#### [Supplied passage]
=======

6.3. Jaccard Similarity

The single-source version of this problem is:

Given a specific vertex A, find other vertices B that are most similar to A.

This is done by computing a similarity metric for each vertex B and then rank-ordering the vertices by that score.

The Jaccard similarity metric is between two different vertices A and B. It is computed as the ratio of the intersection of their neighboring U vertex sets to the union of their neighbor sets. The diagram shows, for a given A and B, a neighborhood union of size 8. The intersection of the two neighborhoods include: {1, 3, 7}, so the intersection size is 3. If the intersection is the same size as the union, that means the two vertices have identical neighborhoods and are therefore considered to be most similar.

Two Vertices with Similar Neighborhoods

Two Vertices with Similar Neighborhoods

This metric is based on the graph topology and is not influenced by the vertex and edge property values. It may be more interesting to include data values as part of a Jaccard analysis.

=======

#### [Records]
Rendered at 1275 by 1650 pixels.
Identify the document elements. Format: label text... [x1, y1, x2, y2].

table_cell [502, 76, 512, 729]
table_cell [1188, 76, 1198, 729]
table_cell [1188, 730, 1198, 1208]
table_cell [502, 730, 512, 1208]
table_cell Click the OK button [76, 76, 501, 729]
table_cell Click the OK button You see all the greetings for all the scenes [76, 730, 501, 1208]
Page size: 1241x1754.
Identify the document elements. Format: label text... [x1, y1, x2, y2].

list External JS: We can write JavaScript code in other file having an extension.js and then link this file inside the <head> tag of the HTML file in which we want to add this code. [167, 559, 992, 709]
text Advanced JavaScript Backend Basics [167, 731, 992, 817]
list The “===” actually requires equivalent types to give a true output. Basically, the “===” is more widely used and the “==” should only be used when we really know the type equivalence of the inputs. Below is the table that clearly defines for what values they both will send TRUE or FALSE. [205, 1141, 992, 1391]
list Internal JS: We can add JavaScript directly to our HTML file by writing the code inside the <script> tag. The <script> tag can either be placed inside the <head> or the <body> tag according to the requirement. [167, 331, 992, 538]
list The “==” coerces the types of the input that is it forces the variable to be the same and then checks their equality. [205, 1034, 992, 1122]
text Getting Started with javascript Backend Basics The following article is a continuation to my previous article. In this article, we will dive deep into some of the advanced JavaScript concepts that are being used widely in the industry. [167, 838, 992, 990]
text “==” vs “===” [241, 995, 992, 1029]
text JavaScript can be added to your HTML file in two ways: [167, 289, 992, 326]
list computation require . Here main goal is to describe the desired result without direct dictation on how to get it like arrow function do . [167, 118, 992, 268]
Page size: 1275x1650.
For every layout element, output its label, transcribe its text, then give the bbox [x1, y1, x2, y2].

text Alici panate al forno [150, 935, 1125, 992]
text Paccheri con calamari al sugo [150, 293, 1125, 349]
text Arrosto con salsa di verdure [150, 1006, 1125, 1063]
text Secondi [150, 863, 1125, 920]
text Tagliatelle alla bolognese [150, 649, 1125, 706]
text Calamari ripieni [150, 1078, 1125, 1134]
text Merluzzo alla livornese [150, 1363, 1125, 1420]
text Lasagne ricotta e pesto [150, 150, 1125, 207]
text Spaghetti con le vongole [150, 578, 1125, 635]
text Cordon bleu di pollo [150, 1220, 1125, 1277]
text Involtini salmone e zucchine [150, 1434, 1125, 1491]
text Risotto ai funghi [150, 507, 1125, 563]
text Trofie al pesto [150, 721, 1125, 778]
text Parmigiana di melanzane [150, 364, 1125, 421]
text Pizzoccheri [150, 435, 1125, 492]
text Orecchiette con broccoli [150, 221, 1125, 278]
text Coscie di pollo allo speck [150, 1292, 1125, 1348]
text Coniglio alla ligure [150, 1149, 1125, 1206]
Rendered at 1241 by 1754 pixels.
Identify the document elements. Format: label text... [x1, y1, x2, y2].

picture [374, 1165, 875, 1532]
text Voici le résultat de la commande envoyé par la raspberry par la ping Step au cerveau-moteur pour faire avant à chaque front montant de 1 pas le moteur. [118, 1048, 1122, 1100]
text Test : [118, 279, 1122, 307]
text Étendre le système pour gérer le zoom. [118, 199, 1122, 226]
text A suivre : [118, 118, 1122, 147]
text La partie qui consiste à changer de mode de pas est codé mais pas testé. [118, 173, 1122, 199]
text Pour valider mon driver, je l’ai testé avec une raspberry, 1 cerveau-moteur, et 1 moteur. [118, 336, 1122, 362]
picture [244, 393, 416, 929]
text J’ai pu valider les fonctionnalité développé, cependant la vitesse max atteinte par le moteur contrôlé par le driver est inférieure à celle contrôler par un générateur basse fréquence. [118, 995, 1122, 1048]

=======

#### [What to do]
1. According to the Jaccard similarity section, why are two vertices considered most similar when the intersection of their neighborhoods is the same size as the union? Answer in one to three sentences.
2. Which vertices does the Jaccard similarity section place in the intersection of the two neighborhoods? Name all of them.
3. Reproduce the part of the Jaccard similarity section starting at "The single-source version" and ending at "by that score.".
The records are separate material from the Jaccard similarity section.

#### [Exercise solutions]
1. An intersection the same size as the union means the two vertices have identical neighborhoods. That is why they are considered most similar.

2. 1, 3, 7

3.
The single-source version of this problem is:

Given a specific vertex A, find other vertices B that are most similar to A.

This is done by computing a similarity metric for each vertex B and then rank-ordering the vertices by that score.